Te słowa zadają kłam powszechnemu przekonaniu, że Kinga Rusin jest zimną, rozkapryszoną i niedostępną osobą. Albo przynajmniej mają zatrzeć to złe wrażenie: "Nasza znajomość jest dobra, zawsze się opiera na szacunku wzajemnym. Stanowczo zaprzeczam, że Kinga jest trudna w pracy, bardzo się lubimy, lubimy się poza wizją, ja ją traktuję jak nauczycielkę, która wie o telewizji 100 razy więcej ode mnie" - zapewnia szarmancko Węglarczyk.

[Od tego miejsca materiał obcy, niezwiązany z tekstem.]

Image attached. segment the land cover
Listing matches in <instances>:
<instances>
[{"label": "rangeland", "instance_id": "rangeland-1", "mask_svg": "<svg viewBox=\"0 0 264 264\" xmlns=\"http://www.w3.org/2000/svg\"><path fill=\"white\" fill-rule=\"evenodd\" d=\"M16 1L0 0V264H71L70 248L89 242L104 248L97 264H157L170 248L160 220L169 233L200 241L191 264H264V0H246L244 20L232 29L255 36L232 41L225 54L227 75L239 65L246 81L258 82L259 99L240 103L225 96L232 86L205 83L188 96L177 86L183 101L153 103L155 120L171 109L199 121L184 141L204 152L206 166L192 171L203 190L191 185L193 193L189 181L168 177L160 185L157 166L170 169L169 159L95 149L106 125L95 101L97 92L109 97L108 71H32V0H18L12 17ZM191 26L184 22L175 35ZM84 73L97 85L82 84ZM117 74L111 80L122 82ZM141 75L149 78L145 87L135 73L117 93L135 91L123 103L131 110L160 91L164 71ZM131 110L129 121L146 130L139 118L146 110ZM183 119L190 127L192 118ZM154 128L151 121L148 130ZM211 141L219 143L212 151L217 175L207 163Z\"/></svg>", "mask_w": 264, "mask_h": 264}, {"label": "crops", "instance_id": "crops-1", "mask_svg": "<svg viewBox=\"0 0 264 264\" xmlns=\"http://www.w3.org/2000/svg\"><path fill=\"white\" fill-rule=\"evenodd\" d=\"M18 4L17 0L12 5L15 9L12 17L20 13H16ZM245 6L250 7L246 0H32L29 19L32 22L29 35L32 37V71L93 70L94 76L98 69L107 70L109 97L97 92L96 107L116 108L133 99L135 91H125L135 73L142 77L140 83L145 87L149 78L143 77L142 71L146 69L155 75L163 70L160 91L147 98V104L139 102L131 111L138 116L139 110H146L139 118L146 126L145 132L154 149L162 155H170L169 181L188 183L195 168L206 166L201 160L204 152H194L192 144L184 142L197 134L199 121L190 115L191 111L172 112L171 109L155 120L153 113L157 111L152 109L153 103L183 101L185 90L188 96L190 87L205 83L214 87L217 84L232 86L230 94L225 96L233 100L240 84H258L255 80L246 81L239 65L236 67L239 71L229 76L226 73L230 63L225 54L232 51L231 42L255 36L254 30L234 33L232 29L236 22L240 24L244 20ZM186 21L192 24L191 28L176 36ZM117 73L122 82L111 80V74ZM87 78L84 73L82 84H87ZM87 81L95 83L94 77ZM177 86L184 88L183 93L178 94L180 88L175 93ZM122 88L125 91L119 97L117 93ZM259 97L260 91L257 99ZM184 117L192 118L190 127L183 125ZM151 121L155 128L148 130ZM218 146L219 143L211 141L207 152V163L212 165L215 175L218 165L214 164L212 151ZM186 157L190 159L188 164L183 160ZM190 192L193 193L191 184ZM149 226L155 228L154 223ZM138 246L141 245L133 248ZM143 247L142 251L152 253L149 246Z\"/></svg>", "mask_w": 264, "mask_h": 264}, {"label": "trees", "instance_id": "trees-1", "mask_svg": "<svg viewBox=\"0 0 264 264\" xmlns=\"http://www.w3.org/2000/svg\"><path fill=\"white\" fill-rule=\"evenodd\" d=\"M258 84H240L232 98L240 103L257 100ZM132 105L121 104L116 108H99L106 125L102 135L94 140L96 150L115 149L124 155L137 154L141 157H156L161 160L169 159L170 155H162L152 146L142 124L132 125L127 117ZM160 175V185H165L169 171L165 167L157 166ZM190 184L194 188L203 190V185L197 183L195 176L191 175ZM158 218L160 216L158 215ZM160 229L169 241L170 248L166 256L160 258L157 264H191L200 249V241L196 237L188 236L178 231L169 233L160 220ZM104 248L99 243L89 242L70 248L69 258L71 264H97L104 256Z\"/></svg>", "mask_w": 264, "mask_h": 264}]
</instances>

Dalej też mówi, jakby odczytywał laurkę z kartki: "Z Kingą się bardzo przyjaźnimy, dobrze nam się rozmawia i dobrze czujemy się zarówno na wizji, jak i prywatnie w swoim towarzystwie".
Była żona Tomasza Lisa odpłaca się koledze tym samym: "Bartka znam od dawna, to sympatyczny fajny facet, bardzo pomocny. Można z nim pogadać o wielu rzeczach".
Trudno się oprzeć wrażeniu, że cały artykuł w "Super Expressie" i zdjęcia, jak oboje się przytulają, są umówionym materiałem, by ocieplić wizerunek Kingi Rusin.